Each Modal container has a default reservation of 0.125 CPU cores and 128 MiB of memory.
Containers can exceed this minimum if the worker has available CPU or memory.
You can also guarantee access to more resources by requesting a higher reservation.

## CPU cores

If you have code that must run on a larger number of cores, you can
request that using the `cpu` argument. This allows you to specify a
floating-point number of CPU cores:

```python
import modal

app = modal.App()

@app.function(cpu=8.0)
def my_function():
    # code here will have access to at least 8.0 cores
    ...
```

Note that this value corresponds to physical cores, not vCPUs.

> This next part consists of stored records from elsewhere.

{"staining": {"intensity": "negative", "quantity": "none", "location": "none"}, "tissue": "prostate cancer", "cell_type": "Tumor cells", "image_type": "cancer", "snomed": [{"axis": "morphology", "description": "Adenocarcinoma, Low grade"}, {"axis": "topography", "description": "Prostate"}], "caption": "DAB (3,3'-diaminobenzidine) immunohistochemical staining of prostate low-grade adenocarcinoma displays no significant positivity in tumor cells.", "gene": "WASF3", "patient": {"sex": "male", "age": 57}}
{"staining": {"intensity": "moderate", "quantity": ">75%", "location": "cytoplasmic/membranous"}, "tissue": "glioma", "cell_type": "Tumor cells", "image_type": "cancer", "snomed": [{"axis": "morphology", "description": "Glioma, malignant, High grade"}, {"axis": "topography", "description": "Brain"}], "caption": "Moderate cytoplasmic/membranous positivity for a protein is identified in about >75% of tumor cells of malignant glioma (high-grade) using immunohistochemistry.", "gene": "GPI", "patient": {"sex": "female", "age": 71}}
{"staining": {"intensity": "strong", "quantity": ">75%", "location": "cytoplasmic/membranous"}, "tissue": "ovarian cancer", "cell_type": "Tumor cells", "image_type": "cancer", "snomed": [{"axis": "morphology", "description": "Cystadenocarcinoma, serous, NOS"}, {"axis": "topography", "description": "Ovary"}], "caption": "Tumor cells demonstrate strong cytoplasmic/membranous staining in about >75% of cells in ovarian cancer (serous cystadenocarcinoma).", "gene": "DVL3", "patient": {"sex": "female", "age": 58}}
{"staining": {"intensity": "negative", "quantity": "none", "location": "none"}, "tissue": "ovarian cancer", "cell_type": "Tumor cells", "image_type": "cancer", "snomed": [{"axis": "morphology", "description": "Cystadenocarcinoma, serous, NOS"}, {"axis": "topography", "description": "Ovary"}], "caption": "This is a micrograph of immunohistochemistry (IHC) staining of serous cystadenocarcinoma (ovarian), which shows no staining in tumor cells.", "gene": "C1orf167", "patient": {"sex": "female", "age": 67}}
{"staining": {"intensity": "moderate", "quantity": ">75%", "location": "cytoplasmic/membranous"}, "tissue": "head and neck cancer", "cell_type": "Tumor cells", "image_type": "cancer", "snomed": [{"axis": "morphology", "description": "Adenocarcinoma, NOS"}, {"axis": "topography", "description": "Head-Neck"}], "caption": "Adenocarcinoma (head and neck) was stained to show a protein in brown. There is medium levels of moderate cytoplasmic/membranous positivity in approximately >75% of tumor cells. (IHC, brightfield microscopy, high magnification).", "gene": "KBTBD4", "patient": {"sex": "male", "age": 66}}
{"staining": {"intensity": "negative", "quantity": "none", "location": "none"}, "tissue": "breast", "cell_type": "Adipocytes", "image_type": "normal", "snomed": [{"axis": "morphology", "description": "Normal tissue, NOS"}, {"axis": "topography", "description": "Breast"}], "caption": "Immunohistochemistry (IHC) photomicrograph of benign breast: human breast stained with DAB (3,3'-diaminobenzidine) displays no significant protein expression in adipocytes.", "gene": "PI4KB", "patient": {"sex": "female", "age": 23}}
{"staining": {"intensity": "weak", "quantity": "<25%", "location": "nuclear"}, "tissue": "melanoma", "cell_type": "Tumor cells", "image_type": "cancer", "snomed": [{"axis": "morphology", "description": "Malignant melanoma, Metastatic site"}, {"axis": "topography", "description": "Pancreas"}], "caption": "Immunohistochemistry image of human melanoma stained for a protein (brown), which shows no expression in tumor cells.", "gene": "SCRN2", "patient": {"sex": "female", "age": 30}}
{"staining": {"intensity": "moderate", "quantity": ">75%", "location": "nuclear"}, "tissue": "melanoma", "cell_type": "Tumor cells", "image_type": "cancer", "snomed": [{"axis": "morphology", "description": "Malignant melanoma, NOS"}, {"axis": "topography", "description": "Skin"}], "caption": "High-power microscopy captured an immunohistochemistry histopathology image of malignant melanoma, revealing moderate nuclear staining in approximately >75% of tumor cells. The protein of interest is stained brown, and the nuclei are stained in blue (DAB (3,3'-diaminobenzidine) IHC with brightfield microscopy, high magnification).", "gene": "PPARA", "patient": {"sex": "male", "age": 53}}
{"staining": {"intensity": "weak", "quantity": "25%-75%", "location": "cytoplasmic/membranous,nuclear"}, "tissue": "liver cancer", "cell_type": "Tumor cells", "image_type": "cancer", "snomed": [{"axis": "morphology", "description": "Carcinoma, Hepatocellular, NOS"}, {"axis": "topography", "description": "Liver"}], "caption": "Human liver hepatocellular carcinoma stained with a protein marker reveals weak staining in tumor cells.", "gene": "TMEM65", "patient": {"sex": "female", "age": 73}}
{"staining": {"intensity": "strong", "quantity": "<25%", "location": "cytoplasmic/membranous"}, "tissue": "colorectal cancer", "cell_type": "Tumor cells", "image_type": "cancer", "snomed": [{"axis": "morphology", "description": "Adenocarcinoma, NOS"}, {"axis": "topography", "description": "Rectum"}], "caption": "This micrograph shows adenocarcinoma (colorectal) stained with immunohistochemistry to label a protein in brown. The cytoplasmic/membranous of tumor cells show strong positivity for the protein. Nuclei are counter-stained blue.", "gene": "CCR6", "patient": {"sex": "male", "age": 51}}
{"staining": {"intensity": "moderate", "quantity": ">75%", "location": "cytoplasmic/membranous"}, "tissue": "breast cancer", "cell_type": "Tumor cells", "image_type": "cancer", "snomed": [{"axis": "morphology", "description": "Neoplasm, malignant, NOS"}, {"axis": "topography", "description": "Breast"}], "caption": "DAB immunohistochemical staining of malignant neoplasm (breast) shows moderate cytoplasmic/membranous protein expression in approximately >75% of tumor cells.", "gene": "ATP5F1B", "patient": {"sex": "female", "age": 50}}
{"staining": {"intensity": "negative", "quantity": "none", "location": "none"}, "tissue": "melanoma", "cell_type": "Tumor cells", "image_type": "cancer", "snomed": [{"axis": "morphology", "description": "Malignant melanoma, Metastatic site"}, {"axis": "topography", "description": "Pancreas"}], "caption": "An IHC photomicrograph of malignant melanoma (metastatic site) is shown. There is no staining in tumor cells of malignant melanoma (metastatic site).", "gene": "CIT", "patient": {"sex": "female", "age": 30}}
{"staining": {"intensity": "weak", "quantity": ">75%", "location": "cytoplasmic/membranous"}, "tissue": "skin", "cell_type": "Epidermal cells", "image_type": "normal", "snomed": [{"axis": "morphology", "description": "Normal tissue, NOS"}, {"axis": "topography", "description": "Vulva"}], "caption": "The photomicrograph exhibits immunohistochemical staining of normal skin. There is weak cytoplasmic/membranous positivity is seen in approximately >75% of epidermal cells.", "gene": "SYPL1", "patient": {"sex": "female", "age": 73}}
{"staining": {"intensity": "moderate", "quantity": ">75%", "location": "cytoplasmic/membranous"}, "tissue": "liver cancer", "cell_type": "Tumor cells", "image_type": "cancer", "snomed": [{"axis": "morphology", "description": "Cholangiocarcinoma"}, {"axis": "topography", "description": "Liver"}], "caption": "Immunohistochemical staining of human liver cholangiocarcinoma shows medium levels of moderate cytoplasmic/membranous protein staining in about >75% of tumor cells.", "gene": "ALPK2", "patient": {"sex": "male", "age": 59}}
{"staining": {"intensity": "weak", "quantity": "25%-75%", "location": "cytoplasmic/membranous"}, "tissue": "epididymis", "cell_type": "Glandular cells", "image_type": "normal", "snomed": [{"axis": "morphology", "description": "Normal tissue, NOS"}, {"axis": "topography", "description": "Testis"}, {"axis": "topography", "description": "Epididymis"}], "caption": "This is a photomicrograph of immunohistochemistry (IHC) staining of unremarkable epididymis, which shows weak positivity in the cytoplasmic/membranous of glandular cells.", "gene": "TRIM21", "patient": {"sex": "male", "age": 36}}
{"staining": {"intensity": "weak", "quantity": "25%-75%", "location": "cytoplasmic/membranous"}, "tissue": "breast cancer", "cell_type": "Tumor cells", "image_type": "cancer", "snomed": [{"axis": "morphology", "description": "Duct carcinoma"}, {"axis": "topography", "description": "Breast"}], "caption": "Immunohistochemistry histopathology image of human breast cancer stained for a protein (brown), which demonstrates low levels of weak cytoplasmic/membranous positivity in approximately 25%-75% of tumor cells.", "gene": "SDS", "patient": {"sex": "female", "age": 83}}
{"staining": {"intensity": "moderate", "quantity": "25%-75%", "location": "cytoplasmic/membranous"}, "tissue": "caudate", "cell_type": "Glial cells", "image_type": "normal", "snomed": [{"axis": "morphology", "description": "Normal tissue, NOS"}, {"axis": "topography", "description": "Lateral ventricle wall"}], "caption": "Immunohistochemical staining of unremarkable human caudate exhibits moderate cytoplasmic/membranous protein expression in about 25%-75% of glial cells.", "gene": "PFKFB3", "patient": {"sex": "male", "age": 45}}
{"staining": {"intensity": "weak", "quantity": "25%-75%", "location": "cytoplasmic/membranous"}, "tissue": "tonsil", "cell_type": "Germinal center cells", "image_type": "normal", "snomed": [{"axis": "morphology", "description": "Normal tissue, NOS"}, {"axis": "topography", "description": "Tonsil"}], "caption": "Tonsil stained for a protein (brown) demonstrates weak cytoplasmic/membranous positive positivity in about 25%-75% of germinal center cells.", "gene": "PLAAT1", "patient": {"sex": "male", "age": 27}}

Modal also will set several environment variables that control multi-threading
behavior in linear algebra libraries (e.g., `OPENBLAS_NUM_THREADS`,
`OMP_NUM_THREADS`, `MKL_NUM_THREADS`) based on your CPU reservation.

## Memory

If you have code that needs more guaranteed memory, you can request it using the
`memory` argument. This expects an integer number of megabytes:

```python
import modal

app = modal.App()

@app.function(memory=32768)
def my_function():
    # code here will have access to at least 32 GiB of RAM
    ...
```

## How much can I request?

For both CPU and memory, a maximum is enforced at Function creation time to
ensure your containers can be scheduled for execution. Requests exceeding the
maximum will be rejected with an
[`InvalidError`](/docs/reference/modal.exception#modalexceptioninvaliderror).

## Billing

For CPU and memory, you'll be charged based on whichever is higher: your reservation or actual usage.

Disk requests are billed by increasing the memory request at a 20:1 ratio. For example, requesting 500 GiB of disk will increase the memory request to 25 GiB, if it is not already set higher.

## Resource limits

### CPU limits

Modal containers have a default soft CPU limit that is set at 16 physical cores above the CPU request.
Given that the default CPU request is 0.125 cores, the default soft CPU limit is 16.125 cores.
Above this limit, the host will begin to throttle the CPU usage of the container.

You can alternatively set the CPU limit explicitly:

```python
cpu_request = 1.0
cpu_limit = 4.0
@app.function(cpu=(cpu_request, cpu_limit))
def f():
    ...
```

### Memory limits

Modal containers can have a hard memory limit which will 'Out of Memory' (OOM) kill
containers which attempt to exceed the limit. This functionality is useful when a process
has a serious memory leak. You can set the limit and have the container killed to avoid paying
for the leaked GBs of memory.

Specify this limit using the [`memory` parameter](/docs/reference/modal.App#function):

```python
mem_request = 1024
mem_limit = 2048
@app.function(
    memory=(mem_request, mem_limit),
)
def f():
    ...
```

### Disk limits

Running Modal containers have access to many GBs of SSD disk, but the amount
of writes is limited by:

1. The size of the underlying worker's SSD disk capacity
2. A per-container disk quota that is set in the 100s of GBs.

Hitting either limit will cause the container's disk writes to be rejected, which
typically manifests as an `OSError`.

Increased disk sizes can be requested with the [`ephemeral_disk` parameter](/docs/reference/modal.App#function). The maximum
disk size is 3.0 TiB (3,145,728 MiB). Larger disks are intended to be used for [dataset processing](/docs/guide/dataset-ingestion).